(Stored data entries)
*** Block opens ***
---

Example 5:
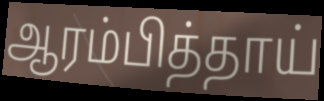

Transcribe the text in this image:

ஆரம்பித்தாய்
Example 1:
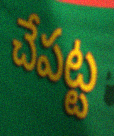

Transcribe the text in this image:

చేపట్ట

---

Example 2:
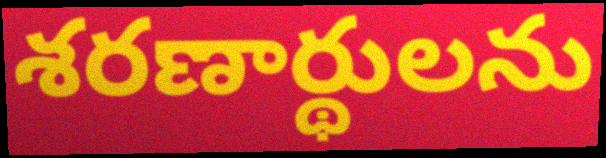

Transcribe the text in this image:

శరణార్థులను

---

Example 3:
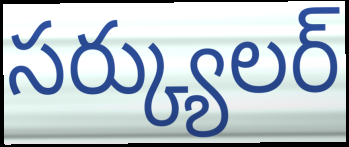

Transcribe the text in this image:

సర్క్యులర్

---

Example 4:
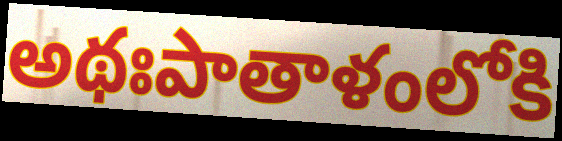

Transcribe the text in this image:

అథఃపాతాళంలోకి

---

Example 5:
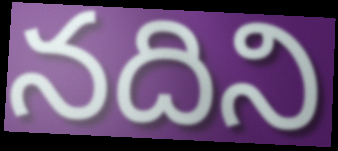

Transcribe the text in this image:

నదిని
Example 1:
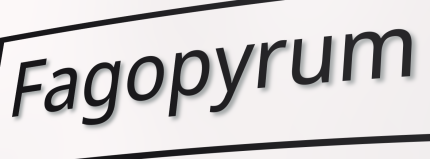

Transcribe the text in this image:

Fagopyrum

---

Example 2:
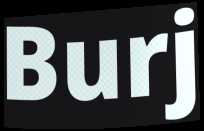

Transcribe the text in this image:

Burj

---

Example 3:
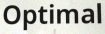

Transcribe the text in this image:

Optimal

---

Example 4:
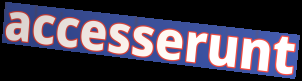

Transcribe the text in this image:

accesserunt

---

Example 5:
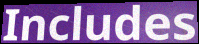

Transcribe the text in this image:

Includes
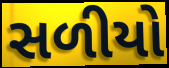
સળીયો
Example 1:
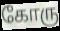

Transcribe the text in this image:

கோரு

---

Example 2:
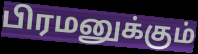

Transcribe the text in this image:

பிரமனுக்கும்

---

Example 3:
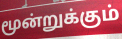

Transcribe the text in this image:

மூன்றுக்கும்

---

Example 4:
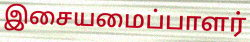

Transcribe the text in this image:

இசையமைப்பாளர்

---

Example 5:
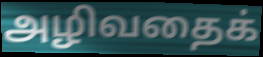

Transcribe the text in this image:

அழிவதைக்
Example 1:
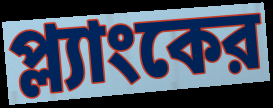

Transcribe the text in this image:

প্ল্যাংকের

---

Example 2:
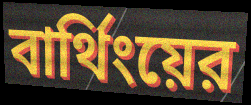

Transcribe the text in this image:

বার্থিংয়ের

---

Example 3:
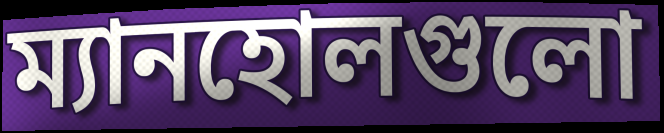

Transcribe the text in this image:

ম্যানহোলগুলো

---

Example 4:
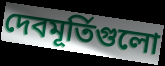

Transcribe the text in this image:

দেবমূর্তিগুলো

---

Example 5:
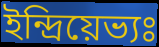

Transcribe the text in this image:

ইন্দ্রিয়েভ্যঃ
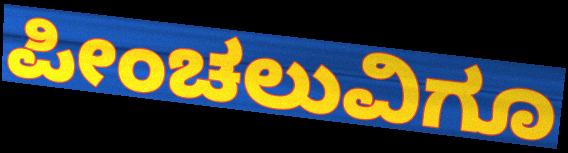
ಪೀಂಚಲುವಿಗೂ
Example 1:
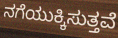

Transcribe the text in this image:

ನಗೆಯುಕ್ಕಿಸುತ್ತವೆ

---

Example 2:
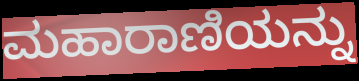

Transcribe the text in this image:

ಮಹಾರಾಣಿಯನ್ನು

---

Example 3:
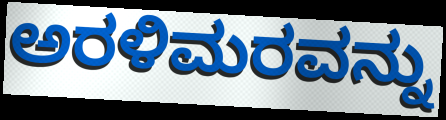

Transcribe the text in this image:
*** Block closes ***
● What the exercise asks: Before copying the data, remove the pictures. Then repeat the rest exactly.

● Written answer:
---

Example 5:

Transcribe the text in this image:

ஆரம்பித்தாய்
Example 1:

Transcribe the text in this image:

చేపట్ట

---

Example 2:

Transcribe the text in this image:

శరణార్థులను

---

Example 3:

Transcribe the text in this image:

సర్క్యులర్

---

Example 4:

Transcribe the text in this image:

అథఃపాతాళంలోకి

---

Example 5:

Transcribe the text in this image:

నదిని
Example 1:

Transcribe the text in this image:

Fagopyrum

---

Example 2:

Transcribe the text in this image:

Burj

---

Example 3:

Transcribe the text in this image:

Optimal

---

Example 4:

Transcribe the text in this image:

accesserunt

---

Example 5:

Transcribe the text in this image:

Includes
સળીયો
Example 1:

Transcribe the text in this image:

கோரு

---

Example 2:

Transcribe the text in this image:

பிரமனுக்கும்

---

Example 3:

Transcribe the text in this image:

மூன்றுக்கும்

---

Example 4:

Transcribe the text in this image:

இசையமைப்பாளர்

---

Example 5:

Transcribe the text in this image:

அழிவதைக்
Example 1:

Transcribe the text in this image:

প্ল্যাংকের

---

Example 2:

Transcribe the text in this image:

বার্থিংয়ের

---

Example 3:

Transcribe the text in this image:

ম্যানহোলগুলো

---

Example 4:

Transcribe the text in this image:

দেবমূর্তিগুলো

---

Example 5:

Transcribe the text in this image:

ইন্দ্রিয়েভ্যঃ
ಪೀಂಚಲುವಿಗೂ
Example 1:

Transcribe the text in this image:

ನಗೆಯುಕ್ಕಿಸುತ್ತವೆ

---

Example 2:

Transcribe the text in this image:

ಮಹಾರಾಣಿಯನ್ನು

---

Example 3:

Transcribe the text in this image:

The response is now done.